Page-level text extractions
__________
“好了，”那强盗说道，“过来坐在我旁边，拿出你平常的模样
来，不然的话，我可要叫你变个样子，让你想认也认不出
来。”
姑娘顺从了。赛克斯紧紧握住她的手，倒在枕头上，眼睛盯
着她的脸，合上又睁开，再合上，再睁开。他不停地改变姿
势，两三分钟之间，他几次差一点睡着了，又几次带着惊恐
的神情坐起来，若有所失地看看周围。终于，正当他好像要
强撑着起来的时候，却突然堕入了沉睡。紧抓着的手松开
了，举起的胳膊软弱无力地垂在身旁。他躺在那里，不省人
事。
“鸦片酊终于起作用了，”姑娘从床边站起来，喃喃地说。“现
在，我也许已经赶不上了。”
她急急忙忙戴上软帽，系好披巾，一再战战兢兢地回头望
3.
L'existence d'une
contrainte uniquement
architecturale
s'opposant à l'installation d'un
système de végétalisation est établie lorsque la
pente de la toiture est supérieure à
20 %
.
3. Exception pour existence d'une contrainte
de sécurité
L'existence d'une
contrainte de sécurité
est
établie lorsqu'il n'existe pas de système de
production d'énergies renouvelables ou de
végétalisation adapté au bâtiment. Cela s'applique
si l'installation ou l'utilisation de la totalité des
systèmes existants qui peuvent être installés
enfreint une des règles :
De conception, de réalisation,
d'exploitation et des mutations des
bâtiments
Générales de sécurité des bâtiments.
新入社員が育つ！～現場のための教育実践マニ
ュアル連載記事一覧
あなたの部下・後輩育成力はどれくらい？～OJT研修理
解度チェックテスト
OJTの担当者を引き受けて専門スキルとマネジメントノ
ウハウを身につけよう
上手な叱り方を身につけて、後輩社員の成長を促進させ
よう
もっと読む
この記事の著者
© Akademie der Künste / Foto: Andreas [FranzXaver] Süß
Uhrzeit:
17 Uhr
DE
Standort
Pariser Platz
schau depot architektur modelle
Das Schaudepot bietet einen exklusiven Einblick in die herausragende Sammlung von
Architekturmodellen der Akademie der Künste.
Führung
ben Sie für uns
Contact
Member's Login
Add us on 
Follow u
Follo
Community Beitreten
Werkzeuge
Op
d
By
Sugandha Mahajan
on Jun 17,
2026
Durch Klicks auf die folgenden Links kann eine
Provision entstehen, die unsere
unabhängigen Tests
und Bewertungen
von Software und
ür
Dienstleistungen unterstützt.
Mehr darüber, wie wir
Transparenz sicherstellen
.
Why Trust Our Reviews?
__________
Word for word, transcribe all of the records.

§ **The completed task**:
“好了，”那强盗说道，“过来坐在我旁边，拿出你平常的模样
来，不然的话，我可要叫你变个样子，让你想认也认不出
来。”
姑娘顺从了。赛克斯紧紧握住她的手，倒在枕头上，眼睛盯
着她的脸，合上又睁开，再合上，再睁开。他不停地改变姿
势，两三分钟之间，他几次差一点睡着了，又几次带着惊恐
的神情坐起来，若有所失地看看周围。终于，正当他好像要
强撑着起来的时候，却突然堕入了沉睡。紧抓着的手松开
了，举起的胳膊软弱无力地垂在身旁。他躺在那里，不省人
事。
“鸦片酊终于起作用了，”姑娘从床边站起来，喃喃地说。“现
在，我也许已经赶不上了。”
她急急忙忙戴上软帽，系好披巾，一再战战兢兢地回头望
3.
L'existence d'une
contrainte uniquement
architecturale
s'opposant à l'installation d'un
système de végétalisation est établie lorsque la
pente de la toiture est supérieure à
20 %
.
3. Exception pour existence d'une contrainte
de sécurité
L'existence d'une
contrainte de sécurité
est
établie lorsqu'il n'existe pas de système de
production d'énergies renouvelables ou de
végétalisation adapté au bâtiment. Cela s'applique
si l'installation ou l'utilisation de la totalité des
systèmes existants qui peuvent être installés
enfreint une des règles :
De conception, de réalisation,
d'exploitation et des mutations des
bâtiments
Générales de sécurité des bâtiments.
新入社員が育つ！～現場のための教育実践マニ
ュアル連載記事一覧
あなたの部下・後輩育成力はどれくらい？～OJT研修理
解度チェックテスト
OJTの担当者を引き受けて専門スキルとマネジメントノ
ウハウを身につけよう
上手な叱り方を身につけて、後輩社員の成長を促進させ
よう
もっと読む
この記事の著者
© Akademie der Künste / Foto: Andreas [FranzXaver] Süß
Uhrzeit:
17 Uhr
DE
Standort
Pariser Platz
schau depot architektur modelle
Das Schaudepot bietet einen exklusiven Einblick in die herausragende Sammlung von
Architekturmodellen der Akademie der Künste.
Führung
ben Sie für uns
Contact
Member's Login
Add us on 
Follow u
Follo
Community Beitreten
Werkzeuge
Op
d
By
Sugandha Mahajan
on Jun 17,
2026
Durch Klicks auf die folgenden Links kann eine
Provision entstehen, die unsere
unabhängigen Tests
und Bewertungen
von Software und
ür
Dienstleistungen unterstützt.
Mehr darüber, wie wir
Transparenz sicherstellen
.
Why Trust Our Reviews?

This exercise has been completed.